**DOCUMENT EXTRACT**
┌──

The laundry, the dishes and bills will wait, renewing my spirit, my inner battery if you will, that can’t wait.

          And so I’ll hurry up and zip over to my Weight Watchers meeting and see how my week went. I had hoped to ‘stay on program’ 100 %, every day, all the time. Instead, 92% of the time more accurately reflects my level of performance. Hilarious, I’m grading myself; Those of you out there who’ve tried to change pesky habits can relate.



          To each of you, whom perhaps I will never meet, find your own moments of renewal. Seek God, seek peace and refresh for the days ahead. Be blessed, joy will come in the morning. Perhaps on eternities shore.

Wednesday, April 2, 2014

Ninety days to a more........

Ninety days to a more….. Day 1
Me at Enchanted Forest. 

When I was young, I loved magazines. My mom would buy me new issues of Seventeen and I would pour over the pages; admiring this look or that outfit. She also bought Women’s Day and I would eagerly read every article of 30 days to a more beautiful you; or ooh and ahh over the make-. over pages.


          Frumpy, plain women would emerge as beautiful, sleek, stylish women. Cool hair, cool clothes, cool make-up. Wow! I was impressed. In my teenage, young adult years I would try to do my versions of a “make-over.”  In hindsight I realize I was blessed with good genes and looks and a “fit-over” would have helped immensely.

          So now at 63, what in the world do I call a “me-over?”  Don’t know only know that in the next 90 days I’m going to try to be more health conscious in every way I can. I am somewhat hampered by long work hours, but I’m going to try anyway.

└──

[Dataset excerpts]

┌──

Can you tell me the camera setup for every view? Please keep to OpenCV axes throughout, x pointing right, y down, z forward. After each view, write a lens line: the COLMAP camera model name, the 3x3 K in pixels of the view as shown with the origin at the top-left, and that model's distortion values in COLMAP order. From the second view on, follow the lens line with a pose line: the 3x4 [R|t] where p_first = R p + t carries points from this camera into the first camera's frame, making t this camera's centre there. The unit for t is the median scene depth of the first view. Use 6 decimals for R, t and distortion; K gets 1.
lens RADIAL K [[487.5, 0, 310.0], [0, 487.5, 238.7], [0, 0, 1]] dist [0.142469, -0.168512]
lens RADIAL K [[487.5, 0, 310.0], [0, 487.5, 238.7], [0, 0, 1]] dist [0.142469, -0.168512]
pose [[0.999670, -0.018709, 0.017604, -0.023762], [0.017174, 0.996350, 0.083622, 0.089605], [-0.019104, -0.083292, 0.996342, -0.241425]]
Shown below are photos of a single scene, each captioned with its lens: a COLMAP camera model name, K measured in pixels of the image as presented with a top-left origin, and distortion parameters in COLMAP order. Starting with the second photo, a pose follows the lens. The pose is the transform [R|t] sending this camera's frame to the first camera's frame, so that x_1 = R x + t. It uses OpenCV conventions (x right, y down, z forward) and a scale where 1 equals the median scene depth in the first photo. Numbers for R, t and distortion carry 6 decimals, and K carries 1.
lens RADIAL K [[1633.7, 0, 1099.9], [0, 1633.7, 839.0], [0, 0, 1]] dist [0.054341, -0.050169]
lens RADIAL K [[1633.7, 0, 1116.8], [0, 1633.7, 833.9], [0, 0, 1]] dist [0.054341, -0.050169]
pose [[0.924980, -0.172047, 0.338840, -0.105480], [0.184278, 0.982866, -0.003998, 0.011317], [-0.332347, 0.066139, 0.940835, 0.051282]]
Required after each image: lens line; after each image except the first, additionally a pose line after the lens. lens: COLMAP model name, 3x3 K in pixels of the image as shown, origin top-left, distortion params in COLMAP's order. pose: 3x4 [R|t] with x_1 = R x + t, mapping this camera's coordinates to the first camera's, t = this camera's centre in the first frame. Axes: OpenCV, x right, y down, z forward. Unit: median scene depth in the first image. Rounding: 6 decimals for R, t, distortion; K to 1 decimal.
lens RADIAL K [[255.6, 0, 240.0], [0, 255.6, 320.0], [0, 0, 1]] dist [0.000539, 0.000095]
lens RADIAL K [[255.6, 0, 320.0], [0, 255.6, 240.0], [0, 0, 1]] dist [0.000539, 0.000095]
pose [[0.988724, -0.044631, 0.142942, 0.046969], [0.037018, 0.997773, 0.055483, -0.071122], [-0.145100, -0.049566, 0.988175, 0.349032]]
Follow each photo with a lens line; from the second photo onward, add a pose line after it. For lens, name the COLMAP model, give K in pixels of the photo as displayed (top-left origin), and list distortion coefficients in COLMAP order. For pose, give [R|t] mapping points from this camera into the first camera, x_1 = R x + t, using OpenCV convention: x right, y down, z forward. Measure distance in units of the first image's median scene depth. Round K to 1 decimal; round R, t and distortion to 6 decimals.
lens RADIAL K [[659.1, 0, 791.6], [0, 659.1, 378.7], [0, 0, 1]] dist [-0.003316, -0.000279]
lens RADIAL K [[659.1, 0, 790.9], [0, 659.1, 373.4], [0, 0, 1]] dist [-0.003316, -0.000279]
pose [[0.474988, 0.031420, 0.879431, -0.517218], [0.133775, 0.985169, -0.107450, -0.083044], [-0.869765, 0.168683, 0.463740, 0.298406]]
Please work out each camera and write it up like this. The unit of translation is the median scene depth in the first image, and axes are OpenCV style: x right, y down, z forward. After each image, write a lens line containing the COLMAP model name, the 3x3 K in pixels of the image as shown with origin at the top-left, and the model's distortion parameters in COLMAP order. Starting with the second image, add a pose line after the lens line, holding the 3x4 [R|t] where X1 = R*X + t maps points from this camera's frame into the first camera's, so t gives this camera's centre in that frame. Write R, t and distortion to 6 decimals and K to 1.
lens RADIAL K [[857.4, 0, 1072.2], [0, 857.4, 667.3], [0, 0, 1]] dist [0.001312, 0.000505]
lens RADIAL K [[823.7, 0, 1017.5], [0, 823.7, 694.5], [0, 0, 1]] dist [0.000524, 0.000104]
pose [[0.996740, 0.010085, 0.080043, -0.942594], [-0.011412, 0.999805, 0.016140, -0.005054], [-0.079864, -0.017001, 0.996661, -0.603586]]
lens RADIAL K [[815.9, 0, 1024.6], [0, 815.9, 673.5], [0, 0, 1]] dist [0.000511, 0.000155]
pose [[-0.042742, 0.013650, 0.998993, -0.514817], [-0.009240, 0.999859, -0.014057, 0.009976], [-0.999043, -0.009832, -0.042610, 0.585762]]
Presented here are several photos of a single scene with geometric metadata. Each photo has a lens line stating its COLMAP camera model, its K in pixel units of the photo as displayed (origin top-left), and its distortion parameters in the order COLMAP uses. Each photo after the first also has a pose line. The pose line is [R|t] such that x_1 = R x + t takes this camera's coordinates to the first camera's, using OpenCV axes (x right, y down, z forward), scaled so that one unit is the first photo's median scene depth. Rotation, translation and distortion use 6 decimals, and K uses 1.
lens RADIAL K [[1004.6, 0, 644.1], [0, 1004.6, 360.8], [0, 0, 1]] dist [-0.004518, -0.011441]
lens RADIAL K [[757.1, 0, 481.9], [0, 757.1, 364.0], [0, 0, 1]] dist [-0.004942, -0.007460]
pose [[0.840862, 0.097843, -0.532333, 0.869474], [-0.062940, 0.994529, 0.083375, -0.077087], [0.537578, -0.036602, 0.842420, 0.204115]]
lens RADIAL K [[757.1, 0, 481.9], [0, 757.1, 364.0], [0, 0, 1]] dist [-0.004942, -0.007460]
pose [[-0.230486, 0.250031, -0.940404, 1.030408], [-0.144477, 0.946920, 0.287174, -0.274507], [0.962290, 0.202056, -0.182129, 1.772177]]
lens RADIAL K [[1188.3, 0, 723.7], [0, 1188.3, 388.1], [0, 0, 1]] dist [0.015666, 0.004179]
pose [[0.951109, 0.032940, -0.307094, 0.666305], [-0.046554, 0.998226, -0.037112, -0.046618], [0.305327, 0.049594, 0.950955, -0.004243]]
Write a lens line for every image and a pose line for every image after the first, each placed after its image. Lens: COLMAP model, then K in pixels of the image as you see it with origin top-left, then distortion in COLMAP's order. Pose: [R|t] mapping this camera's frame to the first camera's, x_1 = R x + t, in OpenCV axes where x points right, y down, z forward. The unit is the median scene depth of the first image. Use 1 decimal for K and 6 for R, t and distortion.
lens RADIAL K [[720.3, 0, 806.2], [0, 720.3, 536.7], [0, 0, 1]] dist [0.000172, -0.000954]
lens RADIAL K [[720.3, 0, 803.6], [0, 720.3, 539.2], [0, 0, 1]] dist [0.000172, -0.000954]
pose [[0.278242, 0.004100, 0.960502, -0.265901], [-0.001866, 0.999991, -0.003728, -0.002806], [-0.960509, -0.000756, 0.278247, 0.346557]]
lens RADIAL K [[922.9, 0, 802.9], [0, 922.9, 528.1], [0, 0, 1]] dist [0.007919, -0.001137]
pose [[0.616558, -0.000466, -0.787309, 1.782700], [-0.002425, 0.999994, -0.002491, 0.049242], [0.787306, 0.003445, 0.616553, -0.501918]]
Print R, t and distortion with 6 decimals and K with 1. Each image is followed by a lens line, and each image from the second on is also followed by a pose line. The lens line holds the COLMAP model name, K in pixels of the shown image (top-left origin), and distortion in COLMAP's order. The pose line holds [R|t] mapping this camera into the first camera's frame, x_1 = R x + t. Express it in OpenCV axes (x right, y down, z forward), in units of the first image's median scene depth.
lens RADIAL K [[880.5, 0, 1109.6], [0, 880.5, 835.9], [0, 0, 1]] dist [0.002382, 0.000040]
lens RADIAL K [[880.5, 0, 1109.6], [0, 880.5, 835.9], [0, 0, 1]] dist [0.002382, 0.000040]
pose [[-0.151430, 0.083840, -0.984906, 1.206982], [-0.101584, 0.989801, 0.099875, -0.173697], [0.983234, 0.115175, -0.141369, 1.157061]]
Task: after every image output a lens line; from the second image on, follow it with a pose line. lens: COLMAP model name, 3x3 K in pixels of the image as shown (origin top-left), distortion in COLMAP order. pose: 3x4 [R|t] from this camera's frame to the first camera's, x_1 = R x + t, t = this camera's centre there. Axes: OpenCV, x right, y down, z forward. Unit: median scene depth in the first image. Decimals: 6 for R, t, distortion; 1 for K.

└──

**PROBLEM A**
In the blog text about getting healthier, what share of the time does the writer say reflects how well they stayed on program?
**PROBLEM B**
Pick up the blog text about getting healthier after its last sentence and keep writing.
Nothing in the dataset excerpts is needed for this work.

**WRITTEN REPLY A**
92% of the time.

**WRITTEN REPLY B**
          Bible in hand, I am going to gird up this project with prayers and promises that God can renew my strength with His strength. That he can restore my youth. That I can mount up on wings as Eagles, “run and not be weary, walk and not faint.” Isaiah

          So here I am, looking out on my flowering cherry trees, fog shrouding the hills with a blanket of white. New work week ahead of me. A million details threaten to surround me with their own insistent fog of, “get it done!” but I will continue to seek peace and pursue it.

          Who else wants to join me on my journey for the next 90 days?

          I think I will do some before and after photos; I used to love looking at those.
          I’m sure God has His own before and after photos of us. How glad I am that He sees me through Jesus.
          I’m cold, it’s freezing, will warm weather never come?
          Be blessed and see you tomorrow.
          Joy will come in the morning.